Türkiye'nin, özellikle de AKP'nin, Balkanlar'ı kendi çıkarları doğrultusunda dizayn etme çabasına bu ülkelerin kurumlarından ve medyasından tepki geliyor.
Kosova'da altı Gülen grubu üyesinin kaçırılmasının ardından, bölgede AKP çıkarlarının ilerletilmesi amacıyla yapılan yatırımlar ve camiler de pek memnuniyetle karşılanmıyor.
Yunan Gazetesi Kathimerini'de çıkan bir yazıda, Erdoğan'ın Arnavutluk'a dair planlarının Arnavut milliyetçiliği duvarına çarpacağı yorumu yapılıyor.
Yazının ana başlıkları şöyle:
Türkiye Cumhurbaşkanı Recep Tayyip Erdoğan Ortadoğu’da birçok askeri cephe açmışken bir yandan da sağda solda Ege Denizi ve Doğu Akdeniz’le ilgili tehditler savuruyor. Tabii ki bu durum, Balkanlar’ın radarından çıktığı anlamına gelmiyor.
Erdoğan’ın planı bölgede, sürgündeki din adamı Fethullah Gülen’e bağlı olanların, özellikle de hareketin takipçisi özel okullar ve diğer kuruluşların kökünü kazımak. Yakın zamana kadar hükümetleri, okulları kapatıp sözde “teröristleri” teslim etmeleri için zorluyordu.

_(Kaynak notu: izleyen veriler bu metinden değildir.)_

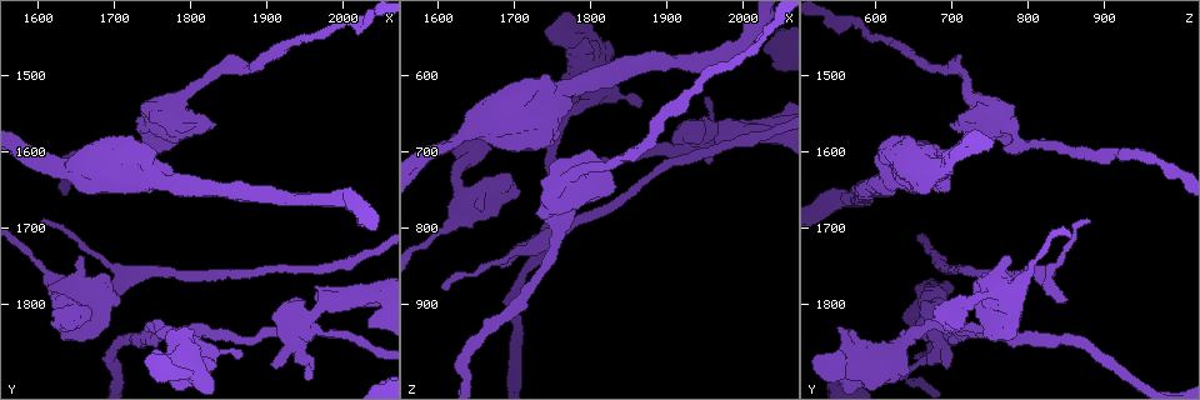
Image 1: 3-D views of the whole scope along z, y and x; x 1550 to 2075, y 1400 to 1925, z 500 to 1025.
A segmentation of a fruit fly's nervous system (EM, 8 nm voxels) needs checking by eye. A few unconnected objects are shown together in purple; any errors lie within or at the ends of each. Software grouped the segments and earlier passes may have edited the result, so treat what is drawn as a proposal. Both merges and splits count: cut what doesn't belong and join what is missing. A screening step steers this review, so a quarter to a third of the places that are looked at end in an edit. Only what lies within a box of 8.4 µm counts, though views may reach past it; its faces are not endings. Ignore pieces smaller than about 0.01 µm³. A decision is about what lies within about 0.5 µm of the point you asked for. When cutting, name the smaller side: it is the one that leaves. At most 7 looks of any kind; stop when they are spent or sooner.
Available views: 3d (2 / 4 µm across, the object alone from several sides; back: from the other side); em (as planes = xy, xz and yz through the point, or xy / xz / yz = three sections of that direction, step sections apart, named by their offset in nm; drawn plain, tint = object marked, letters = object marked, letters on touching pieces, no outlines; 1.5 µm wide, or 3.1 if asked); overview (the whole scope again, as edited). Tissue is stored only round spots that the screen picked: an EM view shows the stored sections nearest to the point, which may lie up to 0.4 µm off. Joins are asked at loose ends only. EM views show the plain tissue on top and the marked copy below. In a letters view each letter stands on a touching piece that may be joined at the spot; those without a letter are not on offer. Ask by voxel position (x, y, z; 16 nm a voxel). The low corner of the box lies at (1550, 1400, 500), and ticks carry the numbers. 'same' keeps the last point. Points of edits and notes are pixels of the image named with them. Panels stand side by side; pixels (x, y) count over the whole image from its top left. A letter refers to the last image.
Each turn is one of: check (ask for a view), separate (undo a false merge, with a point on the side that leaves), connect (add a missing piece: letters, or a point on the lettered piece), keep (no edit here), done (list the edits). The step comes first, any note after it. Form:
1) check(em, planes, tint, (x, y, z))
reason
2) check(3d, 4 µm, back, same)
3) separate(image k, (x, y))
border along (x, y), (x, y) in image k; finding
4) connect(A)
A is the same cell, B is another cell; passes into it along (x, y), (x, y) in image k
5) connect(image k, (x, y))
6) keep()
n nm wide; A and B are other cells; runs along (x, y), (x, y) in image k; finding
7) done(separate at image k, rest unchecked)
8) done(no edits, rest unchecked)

check(3d, 4 µm, (1750, 1630, 630))
thick turns thin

Daha geçen ay, altı Türk uyruklu, Kosova’da faaliyet gösteren Ankara gizli servisi tarafından kaçırıldı. Bu arada Erdoğan, Gülenci’lerin bir dizi ihtilal planladığını iddia ederek sıradan Arnavutların gözünü korkutmak için bir propaganda kampanyası başlattı.
Fakat Türkiye Cumhurbaşkanı’nın Balkanlar’daki etnik Arnavut nüfusunu dini radikalleşme üzerinden manipüle etme çabaları, bu nüfusun gözünde fazla ileri gitmiş durumda.
Çünkü hassas bir noktaya, milliyetçilik denen bam teline bastı. “Bir Arnavut’un inancı Arnavutçuluk’tur [Arnavut olmaktır],” satırlarını yazan milliyetçi şair Pashko Vasa, aynı zamanda neo-Osmanlı’nın içeri sızma teşebbüsüne karşı bir siper görevi gören gerçeğin altını çiziyor.
Arnavutlar, Türk yatırımlarını veya cami inşası için yatırılan paraları hoş karşılasalar da, pek azı Erdoğan’ın kendi yurdunda oluşturduğu türden bir demokrasi altında yaşamak istiyor. Büyük çoğunluk yüzünü, kendileri, daha da önemlisi çocukları için bir gelecek gördükleri Batı’ya çevirmiş halde.
Dahası, İslam’ın, özellikle de radikal İslam’ın, kendi milliyetçi kimliklerini baltaladığını düşünüyorlar. Ne de olsa, okullardaki tarih kitaplarından atalarının Osmanlı’nın hakimiyetinden kurtulmak ve bir ulus olarak özgürlüklerini kazanmak için nasıl savaştığını biliyorlar.
Birkaç ay önce yetkililer, Türkiye tarafından finanse edilen, İskodra şehri yakınlarındaki bir hidrogüç santralinin açılışını yaptılar. Halk, bir gece baskınıyla duvardaki Türk bayrağını imha etti. Halktan biri, Tiran televizyon kanalına, “Bu bir provokasyon. Bizi yüzyıllarca köle eden Osmanlı’yla savaştık. Sabah bu bayrağa bakarak uyanamayız,” dedi.
Erdoğan kendini Balkan yarımadasında yaşayan Müslümanların lideri olarak görebilir, ama kısa süre önce Eski Yugoslav Makedonya Cumhuriyeti’ni ziyareti sırasında, en büyük etnik Arnavut politik partinin lideri Ali Ahmeti, etnik Arnavut köyleri gezisinde kendisine eşlik etmeyi reddetti ve bakanlarının da ona katılmasını yasakladı.